Я вышел из залы судебных заседаний в раздраженном состоянии, которое всякий может понять, и провел целых три часа в размышлениях, призвав на помощь все свои мыслительные способности, чтобы прийти к единственно правильному выводу. Перебрав около ста невыполнимых планов, я остановился на том, который, по моему мнению, давал больше надежд на успех, и поспешно направился к феругамской тюрьме, где еще находилась обвиняемая Сара, бывшая служанка Джексона, в пользу которой тот, по видимому, на время пожертвовал своими ростовщическими привычками.

Заключенная, как мы уже говорили, была чрезвычайно буйного нрава.

– Ну, – произнес я, обращаясь к надзирателю, – что ваша подопечная Сара? Покорилась ли своей судьбе?

– Нисколько, господин Уотерс: слова ее по прежнему горьки, как желчь, и так же ядовиты, как жало змеи.

– Войди ка под каким нибудь предлогом в ее камеру, – сказал я тюремному сторожу, – и мимоходом, не придавая этому особенного значения, намекни, будто бы от себя, что если она смогла бы уговорить Джексона походатайствовать о ее освобождении, выдаче habeas corpus[3] и возможности предстать перед судьей лондонского суда, то ей, без всякого сомнения, разрешили бы предъявить за себя поручителя.

Не спрашивая о причине отданных мной приказаний, надзиратель поспешил исполнить их. Через десять минут он возвратился.

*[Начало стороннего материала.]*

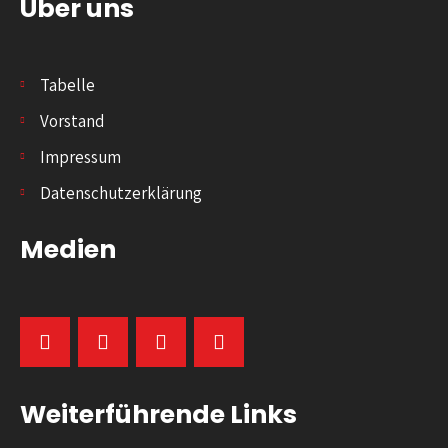
Über uns
Tabelle
Vorstand
Impressum
Datenschutzerklärung
Medien
Weiterführende Links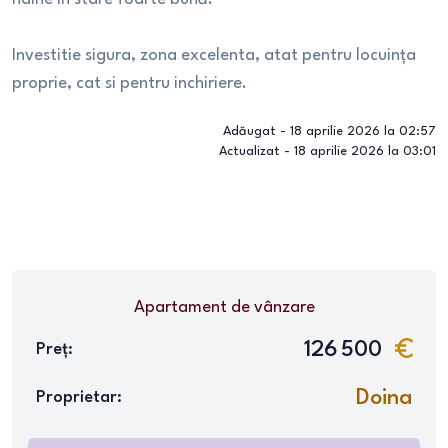
Investitie sigura, zona excelenta, atat pentru locuința
proprie, cat si pentru inchiriere.
Adăugat -
18 aprilie 2026 la 02:57
Actualizat -
18 aprilie 2026 la 03:01
Apartament
de vânzare
126 500
Preț:
Doina
Proprietar:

– Ну что?! – спросил я. – Как подействовали твои слова на арестантку?

– Настолько же живо, насколько неожиданно. Ее в ту же минуту охватила сильная нервная дрожь, и она вскрикнула: «Перьев! Бумаги! Всего, что нужно для письма!»

Тюремный сторож помолчал некоторое время и продолжил:

– До чего же неистовая женщина, господин Уотерс! Какая тяжесть упадет с наших плеч, когда она покинет тюрьму! Так как быть с ее требованиями? Исполнить ли?

– Разумеется! – ответил я.

Сторож взял бумагу, чернила и перья и отнес все это Саре. Она написала письмо, которое вскоре, естественно, передали мне. Это письмо было написано с теми же предосторожностями, как и первое, однако в еще более резком, почти угрожающем тоне. Само собой разумеется, я был единственным, кто прочел это письмо и сохранил его у себя. Я отдал распоряжение: в том случае, если заключенная вновь потребует чернил, бумаги и перьев, ни в чем ей не отказывать.

На другой день Сара все утро томилась в лихорадочном беспокойстве: очевидно было, что она ожидала ответа, которого Джексон ей дать не мог, потому что не имел никакого понятия о письме, ему адресованном. В два часа пополудни ее нетерпение достигло предела и стало походить на безумие. Она опять попросила принести ей чернила, перо и бумагу и написала третье письмо, в котором угрозы уже стали явными, а в приписке потребовала немедленного ответа.

Я на двое суток оставил арестантку в одиночестве и довел ее, как и предвидел, до исступления и бешенства. Наконец, когда на третий день я велел отворить дверь ее камеры, Сара, сжавшаяся в комок в углу, мигом подскочила к двери, устремив на меня взгляд тигрицы, загнанной в западню.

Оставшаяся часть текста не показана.